Rock of Ages Entertains with High End Systems
The rock and roll romance of small town girl Sherrie and city boy Drew, meeting on the Sunset Strip in search of their Hollywood dreams, is told through the music of Journey, Foreigner, Def Leppard, REO Speedwagon and more, much of which is recreated in performances in the film.
LD Mike Baldassari, who has designed the theatrical lighting and concert scenes for a number of films including “Nine,” “Joyful Noise,” “Sex and the City 2” and more, was tasked with handling the live stage performances in this production. In his rig full of assorted lighting, he chose to include 4 High End Systems SHOWBEAM 2.5 automated luminaires. However, to run all the performances, he specified the High End Systems Road Hog Full Boar console for Programmer Paul Turner. Larry Thomas at Christie Lites supplied the theatrical lighting equipment for the film.
Baldassari needed to recreate concert lighting from 1987, so although he chose some new technology, such as the SHOWBEAM 2.5s, which were not around then, he hid the fixtures physically from the camera, allowing their beams to shine forth.
“I never turned on the LED ring on the SHOWBEAM 2.5s,” he said. “But I used them on the upstage floor in the arena/stadium sequence to make beams come over the back of the backline. The fixture bases are masked by the walls of the Marshall amps stacks. They’re featured specifically during the Journey song, ‘Don’t Stop Believin.’ “(seen at the 25 second mark in the trailer.
Baldassari describes how the SHOWBEAM 2.5s carry a look throughout the end of the film using their twin-beam effect: “The song ‘Don't Stop Believin' ‘ is the finale of the picture. Dramaturgically, much of the story is wrapped up in that one iconic Journey song. Additionally, the song travels a great distance visually. It starts onstage at the Bourbon Room on the Sunset Strip, then transitions to an Arena, then to Dodger Stadium, where a helicopter shot picks up and carries us over the Hollywood Sign to the Sunset Strip where a Sky-Tracker sweeps the lens to end the film. I had to find a way for the lighting to carry across all of those elements - which when you consider the club-to-arena-to-stadium-to-helicopter journey - it's a lot of visual ground to cover, so it needed a big idea.

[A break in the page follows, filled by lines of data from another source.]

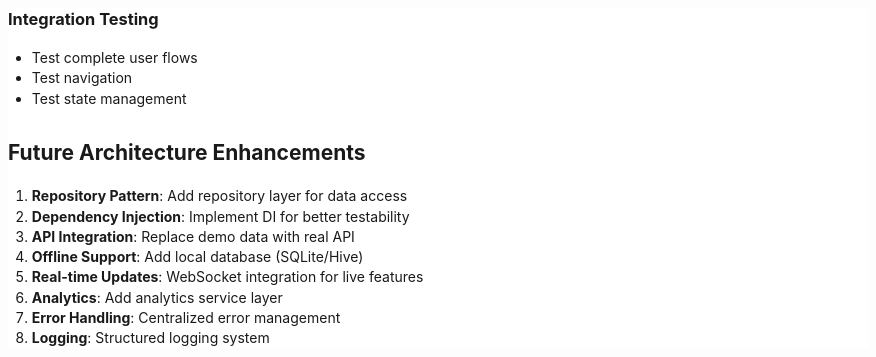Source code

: ### Integration Testing
- Test complete user flows
- Test navigation
- Test state management

## Future Architecture Enhancements

1. **Repository Pattern**: Add repository layer for data access
2. **Dependency Injection**: Implement DI for better testability
3. **API Integration**: Replace demo data with real API
4. **Offline Support**: Add local database (SQLite/Hive)
5. **Real-time Updates**: WebSocket integration for live features
6. **Analytics**: Add analytics service layer
7. **Error Handling**: Centralized error management
8. **Logging**: Structured logging system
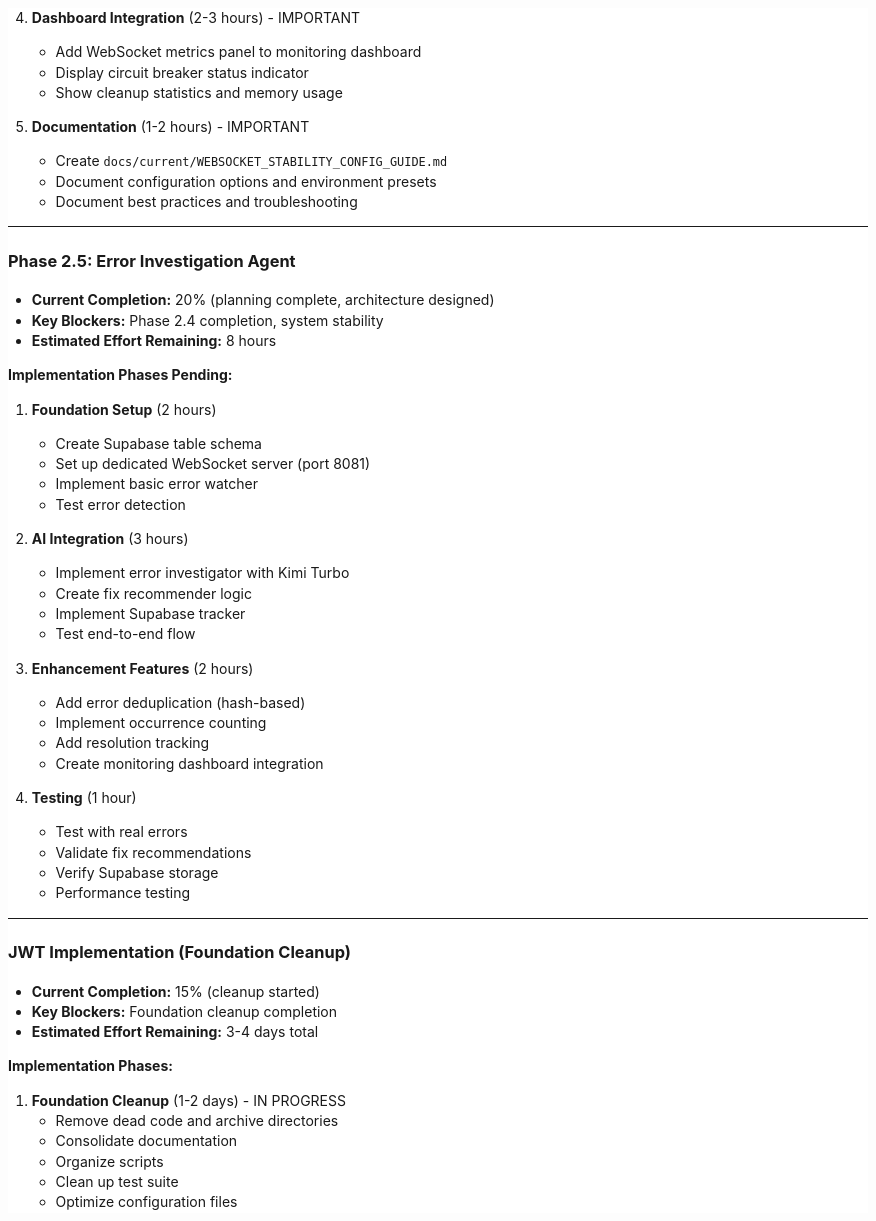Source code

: 4. **Dashboard Integration** (2-3 hours) - IMPORTANT
   - Add WebSocket metrics panel to monitoring dashboard
   - Display circuit breaker status indicator
   - Show cleanup statistics and memory usage

5. **Documentation** (1-2 hours) - IMPORTANT
   - Create `docs/current/WEBSOCKET_STABILITY_CONFIG_GUIDE.md`
   - Document configuration options and environment presets
   - Document best practices and troubleshooting

---

### **Phase 2.5: Error Investigation Agent**
- **Current Completion:** 20% (planning complete, architecture designed)
- **Key Blockers:** Phase 2.4 completion, system stability
- **Estimated Effort Remaining:** 8 hours

**Implementation Phases Pending:**
1. **Foundation Setup** (2 hours)
   - Create Supabase table schema
   - Set up dedicated WebSocket server (port 8081)
   - Implement basic error watcher
   - Test error detection

2. **AI Integration** (3 hours)
   - Implement error investigator with Kimi Turbo
   - Create fix recommender logic
   - Implement Supabase tracker
   - Test end-to-end flow

3. **Enhancement Features** (2 hours)
   - Add error deduplication (hash-based)
   - Implement occurrence counting
   - Add resolution tracking
   - Create monitoring dashboard integration

4. **Testing** (1 hour)
   - Test with real errors
   - Validate fix recommendations
   - Verify Supabase storage
   - Performance testing

---

### **JWT Implementation** (Foundation Cleanup)
- **Current Completion:** 15% (cleanup started)
- **Key Blockers:** Foundation cleanup completion
- **Estimated Effort Remaining:** 3-4 days total

**Implementation Phases:**
1. **Foundation Cleanup** (1-2 days) - IN PROGRESS
   - Remove dead code and archive directories
   - Consolidate documentation
   - Organize scripts
   - Clean up test suite
   - Optimize configuration files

“To do that, I started in the club with a gobo in the moving lights to create a multiple beam look. Very simple - just split beams coming out of the lights. Then, in the arena section, I had the same gobo created for the moving lights I was using in that part of the scene. As the camera pulls out toward the stadium shot, it reveals the SHOWBEAM 2.5s coming over the top of the Marshall Stacks - doing their signature ‘Twin Beam’ function and twirling. There is simply no other fixture that can do that, at the intensity needed, to make a difference in the big wide shot of an arena/stadium. Of course, there weren't twirling beams of light in 1987 - but that feature visually ties the lighting to the helicopter shot that takes us out of Dodger Stadium, over the top of the Hollywood Sign and to the beams of the Sky-Trackers on the Sunset Strip.”
He continues, “When I first came up with the idea, I asked the Gaffer, Tony ‘Nako’ Nakonechnyj, to please have Sky-Trackers working on the street next to the Bourbon Room for all of the exterior shots of the building. He liked the idea and made it happen. Additionally, in early conversations with the Director Adam Shankman, he wanted our version of the Sunset Strip to be a place where there's ‘an opening every night.’ We completely embraced the idea, and the SHOWBEAM 2.5s, with its twirling twin-beam, was perfect for part of the visual transition sequence.”
Baldassari chose the Road Hog Full Boar console for various reasons having to do with filming. “One of the most important things when designing a film is the continuity of the lighting take to take,” he explains. “If the lighting doesn’t match between takes, the director will have difficulty in the editing process - which for the most part, is months after principal photography has wrapped, so there’s no going back to get a shot where the lighting isn’t right. The Road Hog Full Boar works extremely well with timecode, so I worked with the Music Supervisor Matt Sullivan to make sure all of the mixes we were shooting to included timecode tracks. Additionally, my programmer Paul Turner is a master of editing shows with a timecode element.” He adds, “The other critical thing when it comes to work on film is the ability to change levels very quickly. Because of the ability of the Road Hog Full Boar’s Playback Wing, we were able to add many inhibitor subs to control small parts of the lighting system. If something was too bright to the camera, we could simply inhibit that part of the lighting system and not touch any of the cues.”